UX Planet lists trends on purposeful animation, 3D in interfaces and deep flat, surreal design, gradient 2.0, blazing colours, and darkness—and makes a decent job in evaluating every trend, removing any buzz and glitter from the hype.
A valid point is that not every organisation can, for instance, instigate a brand campaign with surreal design. Instead, pay attention to your customers and be respectful to your core brand, before delving into visual adventures.
9. More powerful browsers
Web browsers themselves are becoming more powerful than ever before, and are able to cater to most advanced UX ideas that have come forth.
UX Planet lists the following strong points:
- Browser benchmarks and performance tests prove significant performance boosts for most popular browsers.
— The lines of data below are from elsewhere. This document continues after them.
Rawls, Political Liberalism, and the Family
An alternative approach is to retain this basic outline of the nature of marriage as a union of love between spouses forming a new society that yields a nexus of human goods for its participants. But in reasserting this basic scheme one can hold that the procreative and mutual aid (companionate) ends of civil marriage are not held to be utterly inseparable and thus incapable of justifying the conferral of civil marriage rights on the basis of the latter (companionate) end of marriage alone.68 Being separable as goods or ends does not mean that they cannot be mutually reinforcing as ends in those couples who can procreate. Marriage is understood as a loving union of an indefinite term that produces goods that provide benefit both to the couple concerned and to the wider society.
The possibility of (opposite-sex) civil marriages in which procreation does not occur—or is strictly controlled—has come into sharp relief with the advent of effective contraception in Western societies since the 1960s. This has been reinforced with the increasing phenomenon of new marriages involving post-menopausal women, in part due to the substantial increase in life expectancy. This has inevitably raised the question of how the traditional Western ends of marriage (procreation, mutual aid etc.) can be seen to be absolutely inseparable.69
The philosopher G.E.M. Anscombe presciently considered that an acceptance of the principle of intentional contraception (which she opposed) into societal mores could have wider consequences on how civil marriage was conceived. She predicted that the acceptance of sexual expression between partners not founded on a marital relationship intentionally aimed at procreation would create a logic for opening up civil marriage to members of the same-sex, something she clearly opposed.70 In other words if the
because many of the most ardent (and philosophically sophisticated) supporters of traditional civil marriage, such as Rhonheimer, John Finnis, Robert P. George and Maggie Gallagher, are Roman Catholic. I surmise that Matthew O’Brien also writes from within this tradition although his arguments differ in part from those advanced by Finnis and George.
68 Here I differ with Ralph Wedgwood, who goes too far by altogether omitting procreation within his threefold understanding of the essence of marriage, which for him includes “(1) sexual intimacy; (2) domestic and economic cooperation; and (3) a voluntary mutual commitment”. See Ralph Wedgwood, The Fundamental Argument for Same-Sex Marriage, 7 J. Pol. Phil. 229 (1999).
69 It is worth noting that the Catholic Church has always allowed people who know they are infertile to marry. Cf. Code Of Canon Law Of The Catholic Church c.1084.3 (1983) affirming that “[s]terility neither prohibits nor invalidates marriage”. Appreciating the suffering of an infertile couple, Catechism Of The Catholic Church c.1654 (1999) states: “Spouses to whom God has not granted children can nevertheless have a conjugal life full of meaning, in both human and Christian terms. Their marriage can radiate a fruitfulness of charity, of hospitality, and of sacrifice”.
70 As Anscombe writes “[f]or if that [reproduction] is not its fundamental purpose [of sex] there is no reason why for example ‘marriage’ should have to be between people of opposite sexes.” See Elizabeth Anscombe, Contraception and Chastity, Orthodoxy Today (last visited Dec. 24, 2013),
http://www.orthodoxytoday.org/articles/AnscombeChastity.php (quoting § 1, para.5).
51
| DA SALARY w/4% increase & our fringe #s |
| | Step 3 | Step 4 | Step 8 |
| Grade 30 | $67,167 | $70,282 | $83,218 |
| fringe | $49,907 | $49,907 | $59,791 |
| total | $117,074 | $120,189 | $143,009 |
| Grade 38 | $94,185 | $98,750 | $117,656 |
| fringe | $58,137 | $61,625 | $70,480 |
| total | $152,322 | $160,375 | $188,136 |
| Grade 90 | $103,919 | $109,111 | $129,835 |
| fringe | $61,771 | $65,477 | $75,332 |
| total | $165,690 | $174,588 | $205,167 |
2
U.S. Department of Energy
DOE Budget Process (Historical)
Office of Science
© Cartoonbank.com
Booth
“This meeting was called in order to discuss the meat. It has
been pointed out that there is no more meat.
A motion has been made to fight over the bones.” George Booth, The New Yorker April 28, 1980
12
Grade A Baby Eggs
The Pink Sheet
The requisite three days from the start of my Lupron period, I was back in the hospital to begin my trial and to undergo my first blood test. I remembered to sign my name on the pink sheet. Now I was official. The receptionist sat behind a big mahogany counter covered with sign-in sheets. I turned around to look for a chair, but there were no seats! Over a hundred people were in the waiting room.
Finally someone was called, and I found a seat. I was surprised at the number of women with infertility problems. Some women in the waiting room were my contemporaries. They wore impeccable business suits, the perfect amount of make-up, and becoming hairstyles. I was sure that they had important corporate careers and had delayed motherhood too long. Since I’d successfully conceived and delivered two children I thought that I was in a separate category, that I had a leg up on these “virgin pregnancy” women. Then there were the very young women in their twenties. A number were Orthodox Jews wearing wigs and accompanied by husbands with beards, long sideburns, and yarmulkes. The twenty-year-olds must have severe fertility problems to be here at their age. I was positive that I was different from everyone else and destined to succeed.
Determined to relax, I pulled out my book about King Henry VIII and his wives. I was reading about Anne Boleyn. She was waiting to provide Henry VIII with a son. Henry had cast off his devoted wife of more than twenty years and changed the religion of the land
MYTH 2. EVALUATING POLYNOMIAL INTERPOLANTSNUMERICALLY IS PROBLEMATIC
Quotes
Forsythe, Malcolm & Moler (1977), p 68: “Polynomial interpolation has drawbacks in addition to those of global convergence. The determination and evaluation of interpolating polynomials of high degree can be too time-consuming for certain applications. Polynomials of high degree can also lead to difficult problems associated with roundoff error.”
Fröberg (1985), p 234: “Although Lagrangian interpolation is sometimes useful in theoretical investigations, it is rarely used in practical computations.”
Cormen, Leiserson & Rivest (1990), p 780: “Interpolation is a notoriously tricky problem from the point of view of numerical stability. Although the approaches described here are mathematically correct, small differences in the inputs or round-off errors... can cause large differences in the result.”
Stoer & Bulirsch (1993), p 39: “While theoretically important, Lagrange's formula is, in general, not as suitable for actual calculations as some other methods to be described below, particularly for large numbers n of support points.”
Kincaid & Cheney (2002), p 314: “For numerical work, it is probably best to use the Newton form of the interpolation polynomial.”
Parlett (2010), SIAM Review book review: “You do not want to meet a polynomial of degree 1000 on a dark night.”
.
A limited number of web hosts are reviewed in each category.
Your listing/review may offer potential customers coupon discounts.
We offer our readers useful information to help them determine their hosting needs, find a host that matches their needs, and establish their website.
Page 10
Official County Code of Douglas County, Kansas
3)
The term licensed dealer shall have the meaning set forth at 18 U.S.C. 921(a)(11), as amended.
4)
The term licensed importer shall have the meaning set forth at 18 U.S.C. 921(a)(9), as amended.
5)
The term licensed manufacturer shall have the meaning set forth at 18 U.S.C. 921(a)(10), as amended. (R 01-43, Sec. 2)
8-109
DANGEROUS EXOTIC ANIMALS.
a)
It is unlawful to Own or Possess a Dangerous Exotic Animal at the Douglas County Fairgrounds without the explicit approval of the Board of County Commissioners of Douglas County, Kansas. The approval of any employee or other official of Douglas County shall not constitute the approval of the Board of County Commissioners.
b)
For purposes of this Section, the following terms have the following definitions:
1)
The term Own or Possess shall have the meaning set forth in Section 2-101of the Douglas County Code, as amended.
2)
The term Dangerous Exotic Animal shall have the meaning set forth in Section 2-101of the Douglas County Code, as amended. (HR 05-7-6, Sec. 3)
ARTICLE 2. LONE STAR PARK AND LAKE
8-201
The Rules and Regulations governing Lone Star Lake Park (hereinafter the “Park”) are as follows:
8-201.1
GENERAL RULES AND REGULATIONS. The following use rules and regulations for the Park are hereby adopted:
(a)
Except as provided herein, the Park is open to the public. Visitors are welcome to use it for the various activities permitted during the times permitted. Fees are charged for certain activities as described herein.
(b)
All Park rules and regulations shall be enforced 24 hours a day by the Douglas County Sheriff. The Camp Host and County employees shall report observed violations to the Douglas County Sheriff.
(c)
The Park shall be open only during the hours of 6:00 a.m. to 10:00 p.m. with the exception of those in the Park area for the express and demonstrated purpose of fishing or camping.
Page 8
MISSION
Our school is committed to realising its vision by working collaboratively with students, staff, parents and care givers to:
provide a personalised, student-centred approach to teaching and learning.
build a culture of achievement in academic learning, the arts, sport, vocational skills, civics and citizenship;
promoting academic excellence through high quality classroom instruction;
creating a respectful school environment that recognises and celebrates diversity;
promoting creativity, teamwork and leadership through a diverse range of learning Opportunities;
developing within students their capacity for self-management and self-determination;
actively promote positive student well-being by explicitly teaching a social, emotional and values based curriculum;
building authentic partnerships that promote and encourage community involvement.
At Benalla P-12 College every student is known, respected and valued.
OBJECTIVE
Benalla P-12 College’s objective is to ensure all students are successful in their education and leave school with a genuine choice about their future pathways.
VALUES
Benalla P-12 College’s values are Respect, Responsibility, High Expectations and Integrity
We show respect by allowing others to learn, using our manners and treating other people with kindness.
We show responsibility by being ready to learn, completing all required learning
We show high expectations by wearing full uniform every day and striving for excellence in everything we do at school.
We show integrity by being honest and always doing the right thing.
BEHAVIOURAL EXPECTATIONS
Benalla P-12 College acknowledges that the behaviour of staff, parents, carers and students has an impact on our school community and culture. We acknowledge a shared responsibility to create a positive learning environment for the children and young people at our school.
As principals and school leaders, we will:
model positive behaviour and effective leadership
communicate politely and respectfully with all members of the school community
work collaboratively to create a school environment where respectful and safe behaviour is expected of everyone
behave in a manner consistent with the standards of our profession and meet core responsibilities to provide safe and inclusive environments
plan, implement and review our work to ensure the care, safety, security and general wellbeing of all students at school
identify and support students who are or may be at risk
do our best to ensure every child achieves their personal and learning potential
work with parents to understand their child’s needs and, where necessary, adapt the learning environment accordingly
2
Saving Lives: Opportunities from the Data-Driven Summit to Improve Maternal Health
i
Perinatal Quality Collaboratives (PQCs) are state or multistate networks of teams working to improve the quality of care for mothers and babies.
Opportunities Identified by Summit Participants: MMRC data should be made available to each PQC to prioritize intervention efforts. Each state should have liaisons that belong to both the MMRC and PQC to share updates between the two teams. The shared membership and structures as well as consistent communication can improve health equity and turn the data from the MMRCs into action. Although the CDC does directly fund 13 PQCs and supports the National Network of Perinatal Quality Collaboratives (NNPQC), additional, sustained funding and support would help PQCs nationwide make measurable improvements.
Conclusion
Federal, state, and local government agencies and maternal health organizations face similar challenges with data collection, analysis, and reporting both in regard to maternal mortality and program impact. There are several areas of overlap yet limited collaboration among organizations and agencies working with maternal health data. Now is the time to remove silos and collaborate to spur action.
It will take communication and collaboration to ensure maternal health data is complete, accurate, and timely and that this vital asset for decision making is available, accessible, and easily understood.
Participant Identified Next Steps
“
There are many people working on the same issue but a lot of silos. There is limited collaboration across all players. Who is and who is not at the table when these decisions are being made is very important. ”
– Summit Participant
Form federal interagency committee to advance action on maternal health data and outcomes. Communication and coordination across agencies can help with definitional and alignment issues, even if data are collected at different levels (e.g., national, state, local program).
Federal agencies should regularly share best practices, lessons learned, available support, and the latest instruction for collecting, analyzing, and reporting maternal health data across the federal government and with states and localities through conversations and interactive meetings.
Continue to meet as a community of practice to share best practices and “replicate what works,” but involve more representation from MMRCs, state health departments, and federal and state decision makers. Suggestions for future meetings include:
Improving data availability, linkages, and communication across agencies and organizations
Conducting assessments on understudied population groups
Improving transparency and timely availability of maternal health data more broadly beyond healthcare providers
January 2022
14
- Increases in speed due to streaming compilation impact design big time. Mozilla reports the new compiler to be 10–15 times faster than the previous optimising compiler.
- All modern browsers support WebGL 2, which allows for a whole new level of 3D texture and object rendering, fragment depth, and vertex array objects.
Having a better vehicle does nothing if you the driver do nothing with the fact. Get your developers, both UX and others, up to speed on the development of web browsers to take full advantage of the technical possibilities allowing for greater user experience.